A Shapeshifting Jesus: The Earliest Harmonization of the Endings of the New Testament Gospels

Sorting through the New Testament gospels accounts of the “sightings” of Jesus is incredibly complex. I have done my best to lay them out for comparison and interpretation in several posts on this blog, including “How Faith in Jesus’s Resurrection Originated and Developed: A New/Old Hypothesis.” One thing that any reader or researcher must take into account early on is that the current ending of the gospel of Mark, enshrined in the King James Version, and beloved by many evangelical Christians, namely, chapter 16, verses 9-20, was not originally part of this work, that clearly ends at chapter 16:9. We also know of several other appended endings, equally suspect in terms of authenticity. See my article, “The Strange Ending of the Gospel of Mark and Why It Makes All the Difference.”

However, that is not to say that Mark’s interpolated ending has no value. What it represents is our earliest creative interpretation of the original endings of Mathew, Luke, and John–from which it is basically developed. In other words, it is our earliest attempt at the harmonization of the obviously contradictory accounts in these three canonical Gospels. We are not sure about when it was written or who wrote it–but it might go back to the late 2nd century CE–and it is obvious that its author is quite aware of the problems with reading these gospel endings as one coherent account.

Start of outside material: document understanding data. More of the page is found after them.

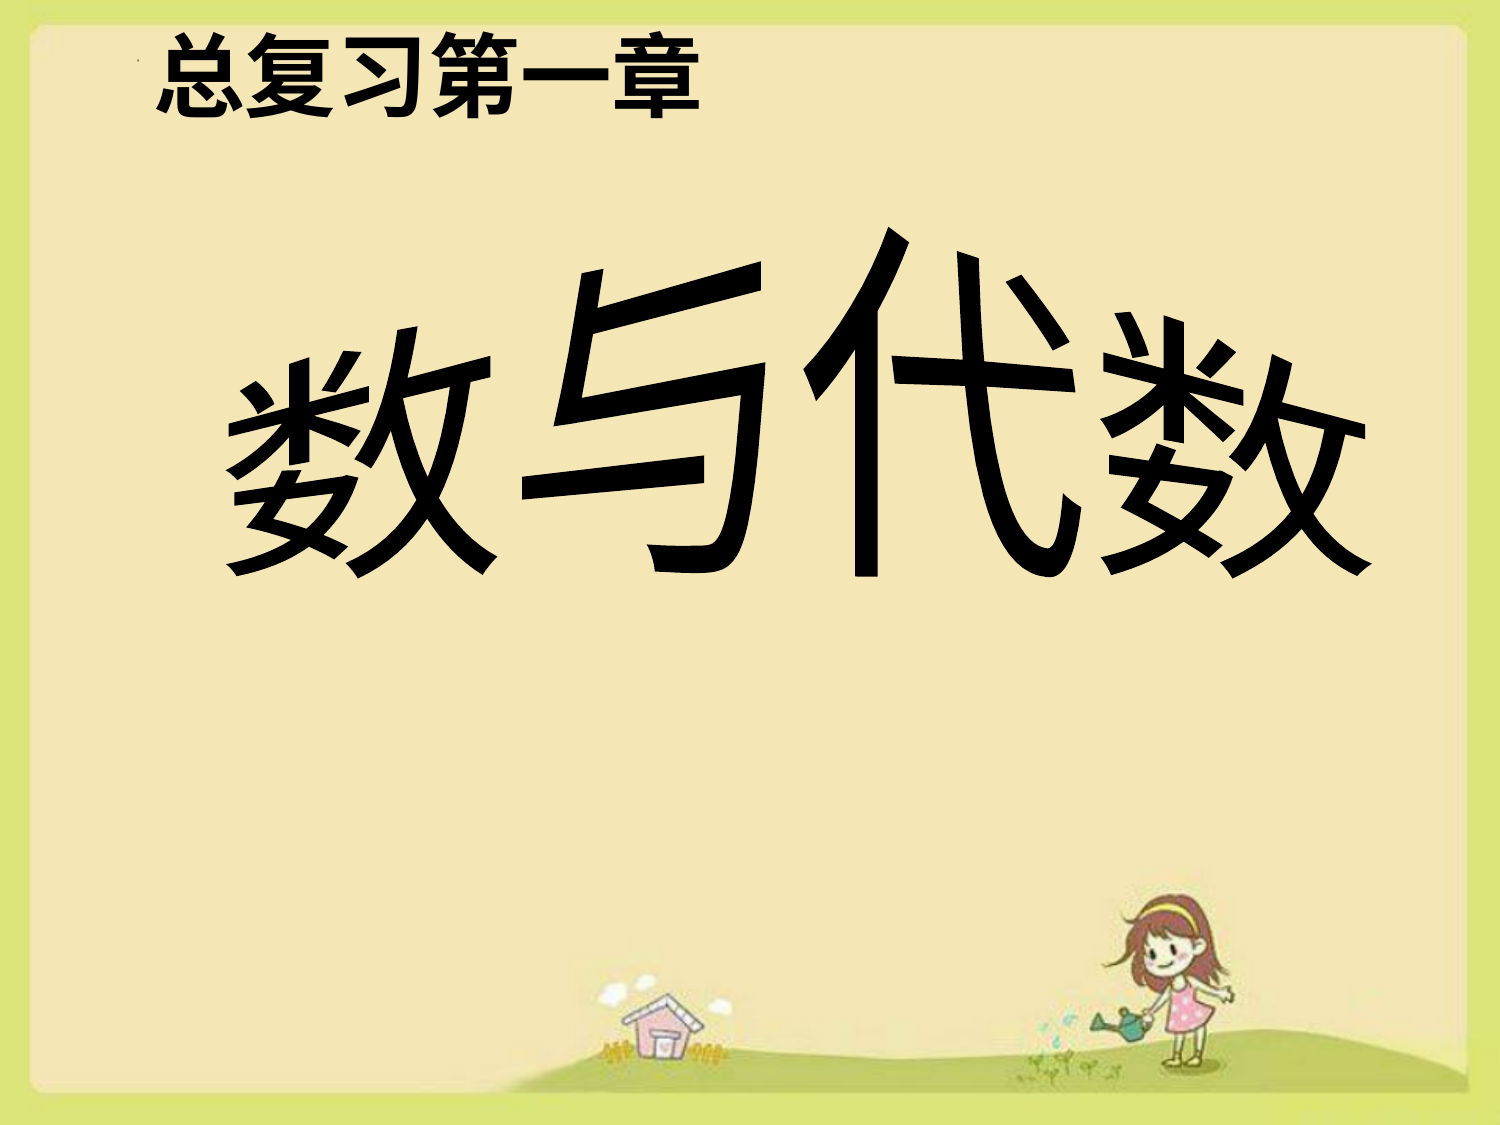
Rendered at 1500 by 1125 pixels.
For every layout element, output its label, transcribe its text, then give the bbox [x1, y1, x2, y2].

subtitle 总复习第一章 [11, 10, 846, 87]
picture [0, 0, 1500, 1125]
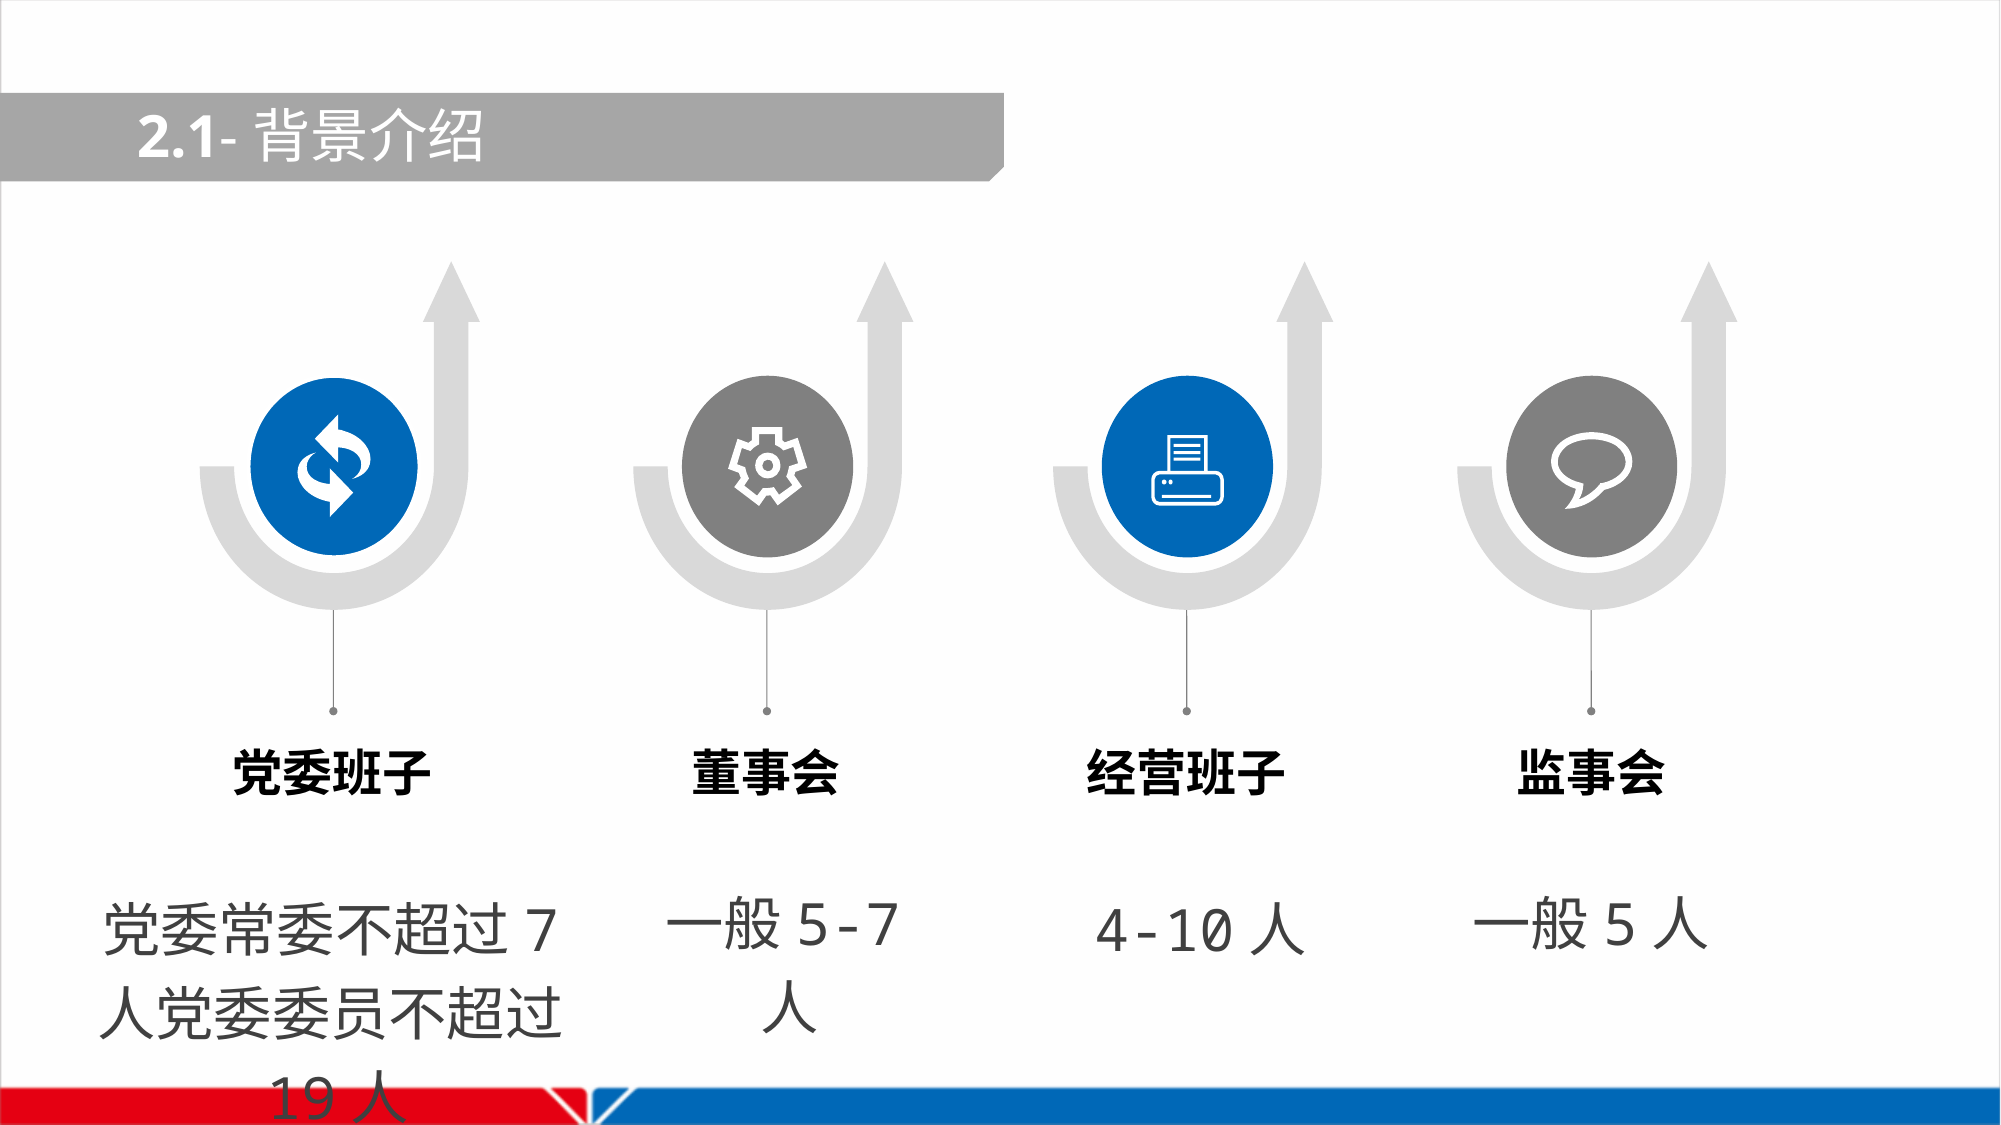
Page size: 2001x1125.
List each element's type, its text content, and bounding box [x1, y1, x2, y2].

text_box 4-10人 [1028, 872, 1373, 971]
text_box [184, 261, 1739, 802]
picture [0, 0, 2001, 1125]
text_box 党委常委不超过7人党委委员不超过19人 [59, 872, 616, 1125]
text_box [0, 29, 2000, 248]
text_box 一般5-7人 [633, 865, 947, 1049]
text_box 一般5人 [1434, 865, 1748, 965]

Shapeshifting Jesus (Pietro D’Achiardi 1924)

As such, this ending merits careful reading and is a precious and illuminating look at the history of interpretation of the gospels. So, for example, the author is well aware that in Luke’s account Jesus sightings, “he appears in another form, directly contrasting with Matthew’s account of the appearance to Mary Magdalene (Matthew 28:8-10)as well as Jesus meeting the disciples in Galilee, as Mark (followed by Matthew) indicates but Luke knows nothing about. This, of course, directly contradicts (Luke 24:49–“stay in the city” until Pentecost, cf. Acts 1), and the author clearly knows this, so he opts for Luke’s account and transforms the Galilean “Great Commission” of Matthew 28:16-20, to Jerusalem. The author is clearly a fan of Luke-Acts over Matthew.

But more important, the Greek expression, έω ἑτέρᾳ μορφῆ–quite literally, another morphe/form–echoes the language of Paul who speaks of a metaphorphosis of Jesus from a “man of dust” to a “life-giving spirit” (1 Cor 15: 42-49). It shows us that the author of this late ending was well aware that the “form” of Jesus’ appearances varied according to our various sources–to a degree that the more “bodily” resurrection idea was not the only view–or even the preferred or standard view. Luke is careful to make sure that no one thought Jesus was a “ghost,” and thus perhaps just an “apparition” in the minds of the disciples–but he, like Paul, is fine with emphasizing the transformation of Jesus’ body to a form that was beyond the “flesh and blood” body put in the tomb.

For much more on this whole idea of a “shapeshifting” Jesus see Paul Davidson’s excellent treatment “Jesus the Shapeshifter in Early Christian Traditions,” as well as Deborah Thompson Prince’s important observations in, “The ‘Ghost’ of Jesus: Luke 24 in Light of Ancient Narratives of Post-Mortem Apparitions,” Journal for the Study of the New Testament 2007 29: 287-301, and more recently, Shelly Matthews. “Fleshly Resurrection, Authority Claims, and the Scriptural Practices of Lukan Christianity.” Journal of Biblical Literature, vol. 136, no. 1, 2017, pp. 163–183.